Governo e parlamento

Nella seconda dimensione, gli anni della Brexit sono stati caratterizzati da fortissime tensioni tra esecutivo e parlamento, culminate nella sospensione dei lavori parlamentari nell’agosto 2019. Certamente, l’esito elettorale del 2017, che ha prodotto un governo di minoranza, ha indebolito l’esecutivo. Al tempo stesso, la relazione tra il parlamento e il governo è cambiata nel tempo, e il primo ministro – pur rimanendo al centro del sistema di governo – non è più, citando la famosa espressione di Lord Hailsham, un «dittatore eletto».

Le ricerche più recenti hanno infatti dimostrato come il parlamento sia un attore rilevante nel processo decisionale. Riesce infatti a esercitare una certa influenza “preventiva” sull’agenda e le proposte legislative del governo, che si confronta peraltro con un crescente ribellismo. Infine, non esiste più una stabile maggioranza conservatrice alla Camera dei Lords, rendendo l’esito delle votazioni più incerto.

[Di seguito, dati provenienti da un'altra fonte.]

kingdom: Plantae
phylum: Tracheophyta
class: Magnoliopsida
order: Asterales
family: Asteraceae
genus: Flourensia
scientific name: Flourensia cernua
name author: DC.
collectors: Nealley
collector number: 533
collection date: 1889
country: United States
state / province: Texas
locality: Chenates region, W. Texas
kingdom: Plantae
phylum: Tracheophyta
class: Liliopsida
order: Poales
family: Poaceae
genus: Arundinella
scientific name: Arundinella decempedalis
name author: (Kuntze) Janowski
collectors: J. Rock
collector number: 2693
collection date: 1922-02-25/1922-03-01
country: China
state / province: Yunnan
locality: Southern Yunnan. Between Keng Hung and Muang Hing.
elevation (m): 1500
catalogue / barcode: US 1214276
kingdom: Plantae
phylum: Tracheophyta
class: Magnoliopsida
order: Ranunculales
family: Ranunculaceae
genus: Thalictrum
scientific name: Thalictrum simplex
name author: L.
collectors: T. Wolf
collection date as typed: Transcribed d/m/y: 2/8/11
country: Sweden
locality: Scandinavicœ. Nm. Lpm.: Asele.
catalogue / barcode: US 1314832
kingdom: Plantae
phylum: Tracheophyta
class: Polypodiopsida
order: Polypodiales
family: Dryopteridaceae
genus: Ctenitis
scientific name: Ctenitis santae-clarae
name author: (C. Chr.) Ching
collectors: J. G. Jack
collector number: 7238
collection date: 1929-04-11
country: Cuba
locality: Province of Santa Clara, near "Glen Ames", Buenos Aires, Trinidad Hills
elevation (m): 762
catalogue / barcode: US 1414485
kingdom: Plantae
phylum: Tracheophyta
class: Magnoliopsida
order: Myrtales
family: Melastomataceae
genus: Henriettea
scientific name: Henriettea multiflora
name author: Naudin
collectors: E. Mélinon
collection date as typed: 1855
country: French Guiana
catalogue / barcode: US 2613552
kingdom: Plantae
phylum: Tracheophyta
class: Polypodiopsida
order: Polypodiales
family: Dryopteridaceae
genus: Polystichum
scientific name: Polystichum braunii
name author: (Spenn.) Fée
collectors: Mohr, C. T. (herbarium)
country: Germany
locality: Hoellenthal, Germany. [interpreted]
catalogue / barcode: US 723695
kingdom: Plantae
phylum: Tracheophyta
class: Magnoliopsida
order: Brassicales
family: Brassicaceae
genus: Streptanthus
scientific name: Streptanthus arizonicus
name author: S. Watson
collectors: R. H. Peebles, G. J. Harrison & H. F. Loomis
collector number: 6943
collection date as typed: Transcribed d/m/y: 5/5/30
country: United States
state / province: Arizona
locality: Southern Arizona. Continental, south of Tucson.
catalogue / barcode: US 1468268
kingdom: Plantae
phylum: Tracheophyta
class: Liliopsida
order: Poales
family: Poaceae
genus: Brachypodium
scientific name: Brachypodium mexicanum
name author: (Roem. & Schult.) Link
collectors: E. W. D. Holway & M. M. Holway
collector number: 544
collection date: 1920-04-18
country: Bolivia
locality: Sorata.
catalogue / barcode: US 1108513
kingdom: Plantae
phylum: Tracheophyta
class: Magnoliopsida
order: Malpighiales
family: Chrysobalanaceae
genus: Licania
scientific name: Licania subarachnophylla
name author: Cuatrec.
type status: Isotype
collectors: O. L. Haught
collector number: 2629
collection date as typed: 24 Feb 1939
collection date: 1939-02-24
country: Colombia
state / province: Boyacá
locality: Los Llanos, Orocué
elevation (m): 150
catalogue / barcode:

Su questo quadro in evoluzione, si sono innestati gli anni della Brexit, che hanno visto il parlamento scontrarsi con il governo sulle strategie negoziali, i tempi dell’uscita e, più in generale, la natura stessa della Brexit. Ad esempio, il primo voto sull’accordo di uscita dall’Ue, nel gennaio 2019, ha rappresentato la sconfitta più ampia mai registrata da un governo britannico alla Camera dei Comuni.

Nonostante il governo Johnson disponga di una solida maggioranza alla Camera dei Comuni, e controlli un partito relativamente coeso sulla questione europea, i passaggi parlamentari sulle misure per contrastare la pandemia ed i voti sull’implementazione della Brexit hanno fatto emergere un’opposizione interna che persino Johnson non può ignorare. Così, se il processo della Brexit ha riaffermato il ruolo del governo nel sistema politico britannico, ha contemporaneamente evidenziato i contrappesi – politici ed istituzionali – ora esistenti.

Londra e il resto del paese

Infine, ma certo non da ultimo, la Brexit ha avuto importanti conseguenze sul rapporto tra stato centrale e le amministrazioni devolute. Le ripercussioni più dirette vanno tutte nella direzione di un considerevole aumento delle tensioni preesistenti. Si sono avuti due scontri giuridico-istituzionali tra organi centrali e regioni devolute davanti alla Corte Suprema. In entrambi i casi, la natura unitaria dello stato britannico ne è uscita riaffermata e rafforzata, nonostante i negoziati tra Regno Unito ed Ue abbiano sancito l’eccezionalità della posizione nordirlandese – vincolata a precedenti trattati internazionali – rispetto a quella di Galles e Scozia. La Brexit ha anche fornito ai conservatori di Johnson un’occasione per imprimere una dinamica ricentralizzante, che mira a congelare il processo della devolution. Queste dinamiche hanno rinvigorito le preesistenti spinte separatiste, soprattutto in Scozia ed Irlanda del Nord, che avevano votato per rimanere nella Ue nel referendum del 2016.

Questo testo è un estratto dal libro Il Regno Unito alla prova della Brexit, edito da Il Mulino.